Ela faz primeiro uma crítica histórica do conceito de “amor” e suas muitas dimensões. Vai enumerando como cada sistema de exploração o tem dado de formas particulares de acordo com seus interesses. E em muito acerta quando, ao chegar à moral burguesa, aponta que no modelo conjugal do capitalismo, a lógica subjacente é a do casal/família como núcleo de acumulação de capital. Por isso parte do sentimento individual, que se consolida com certos enfeites formais e contratuais, é idealmente eterna e é entendida como uma tarefa absorvente e de longo alcance em si mesma. Mas, sobretudo, a relação do casal com o coletivo se estende como uma extensão da falsa oposição entre o “indivíduo” e a coletividade.

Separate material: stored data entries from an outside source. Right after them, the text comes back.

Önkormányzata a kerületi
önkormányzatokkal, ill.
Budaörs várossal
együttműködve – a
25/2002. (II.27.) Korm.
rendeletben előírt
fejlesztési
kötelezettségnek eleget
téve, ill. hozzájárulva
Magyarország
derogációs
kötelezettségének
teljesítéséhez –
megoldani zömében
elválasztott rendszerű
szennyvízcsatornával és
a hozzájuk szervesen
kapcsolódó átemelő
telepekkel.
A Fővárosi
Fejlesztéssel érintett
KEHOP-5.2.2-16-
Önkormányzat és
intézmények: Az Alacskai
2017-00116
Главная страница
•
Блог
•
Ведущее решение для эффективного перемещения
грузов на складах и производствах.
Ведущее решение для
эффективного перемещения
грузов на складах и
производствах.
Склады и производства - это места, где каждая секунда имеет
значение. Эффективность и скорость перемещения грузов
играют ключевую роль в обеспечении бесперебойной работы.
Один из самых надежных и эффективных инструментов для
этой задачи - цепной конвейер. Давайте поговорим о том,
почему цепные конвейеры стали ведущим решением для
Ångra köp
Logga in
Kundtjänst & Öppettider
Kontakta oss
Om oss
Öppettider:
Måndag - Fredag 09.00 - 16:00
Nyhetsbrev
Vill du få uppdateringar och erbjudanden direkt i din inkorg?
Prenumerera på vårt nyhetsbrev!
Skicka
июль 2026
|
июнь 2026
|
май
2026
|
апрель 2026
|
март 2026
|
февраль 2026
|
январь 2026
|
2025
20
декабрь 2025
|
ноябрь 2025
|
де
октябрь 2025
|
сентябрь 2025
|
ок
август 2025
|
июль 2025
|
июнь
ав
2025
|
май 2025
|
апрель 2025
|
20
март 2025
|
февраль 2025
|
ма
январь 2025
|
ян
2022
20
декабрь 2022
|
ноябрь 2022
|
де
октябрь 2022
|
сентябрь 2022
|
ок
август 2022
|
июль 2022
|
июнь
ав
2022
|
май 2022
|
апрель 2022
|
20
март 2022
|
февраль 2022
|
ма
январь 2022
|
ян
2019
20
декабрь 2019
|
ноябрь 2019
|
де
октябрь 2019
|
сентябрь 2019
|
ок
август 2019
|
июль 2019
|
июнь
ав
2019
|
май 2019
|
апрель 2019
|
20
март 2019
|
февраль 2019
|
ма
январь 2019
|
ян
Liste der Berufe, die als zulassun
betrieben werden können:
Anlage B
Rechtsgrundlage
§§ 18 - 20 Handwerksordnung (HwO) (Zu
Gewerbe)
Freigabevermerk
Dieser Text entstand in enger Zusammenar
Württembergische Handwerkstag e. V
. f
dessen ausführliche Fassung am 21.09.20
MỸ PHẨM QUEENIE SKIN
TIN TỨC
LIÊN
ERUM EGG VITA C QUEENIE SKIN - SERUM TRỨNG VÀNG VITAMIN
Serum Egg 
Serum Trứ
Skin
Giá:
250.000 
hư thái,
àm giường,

“A única coisa indiscutível é que quanto mais unida estiver a Humanidade pelos laços duradouros da solidariedade, mais intimamente unida estará em todos os aspectos da vida, da criação ou das relações mútuas. Por conseguinte, menos espaço restará para o amor no sentido contemporâneo da palavra. Em nossos dias, o amor sempre peca por uma absorção excessiva de todos os pensamentos, de todos os sentimentos entre dois “corações que se amam” e, portanto, isolam e separam o casal amoroso do resto da coletividade. Esta separação, esse isolamento moral do “casal amoroso” não será apenas completamente inútil, mas psicologicamente será impossível em uma sociedade em que estejam intimamente unidos os interesses, as tarefas e as aspirações de todos os membros da comunidade. Neste novo mundo a forma reconhecida, normal e desejável das relações entre os sexos será baseada puramente na atração saudável, livre e natural – sem perversões nem excessos – dos sexos. […] Neste período de transição, a ideia moral que determina as relações entre os sexos não pode ser o instinto sexual, mas as múltiplas sensações do amor-camaradagem experimentadas por homens e mulheres. Para que estas sensações correspondam à moral proletária em formação, elas devem estar baseadas em três coisas:

– A igualdade nas relações mútuas, desaparecendo prepotência e submissão subserviente;

– O reconhecimento mútuo e recíproco de seus direitos sem reivindicar, nenhum dos seres unidos por relações amorosas, a posse absoluta do coração e do espírito do ser amado, isto é, o desaparecimento do sentimento de propriedade promovido pela civilização burguesa;

– E sensibilidade fraterna, a arte de assimilar e entender o trabalho psíquico que realiza o amado, sensibilidade que na sociedade burguesa só era exigida das mulheres. […].

Não esqueça, jovem companheira, que o amor muda de aparência e se transforma de maneira inevitável ao mesmo tempo em que mudam as bases econômicas e culturais da sociedade. Se garantirmos que as relações amorosas cegas, o sentimento passional exigente e absorvente desapareçam; o sentimento de propriedade também desaparece, assim como o desejo egoísta de “unir-se para sempre” ao ser amado; se garantirmos que desapareça a fantasia do homem e que a mulher não renuncie criminalmente a seu “eu”, sem dúvida, o desaparecimento de todos esses sentimentos levará ao desenvolvimento de outros elementos preciosos.  De modo que se desenvolverá e aumentará o respeito à personalidade dos outros, assim como se aperfeiçoará a arte de respeitar os direitos dos demais; se ensinará a sensibilidade recíproca e se desenvolverá enormemente a tendência de manifestar o amor, não somente com beijos e abraços, mas também com uma unidade de ação e de vontade na criação comum.” (Alexandra Kollontai, “Carta à Juventude Comunista”, 1923).

Não, você não precisa ser feminista para…

As incursões de Kollontai sobre o amor na perspectiva da moral comunista, estão pendentes ainda da discussão e do aprofundamento que merecem. Hoje as que mantemos sobre a prostituição e barriga de aluguel só podem ser compreendidas em continuidade com as críticas da sexualidade burguesa que ela iniciou. Não, não é necessário ser feminista nem para lutar contra a discriminação, nem para lutar pela emancipação das mulheres, nem para denunciar a aberração que supõe a tendência do capitalismo de mercantilizar todas e cada uma das atividades humanas, incluindo a sexualidade. Pelo contrário, isso só pode ser feito de forma coerente com a perspectiva da única classe que luta por interesses universais. E pela mesma razão, só podemos trazer para o presente os valores do futuro, os de uma comunidade humana reunida e realmente igualitária, com uma moral comunista.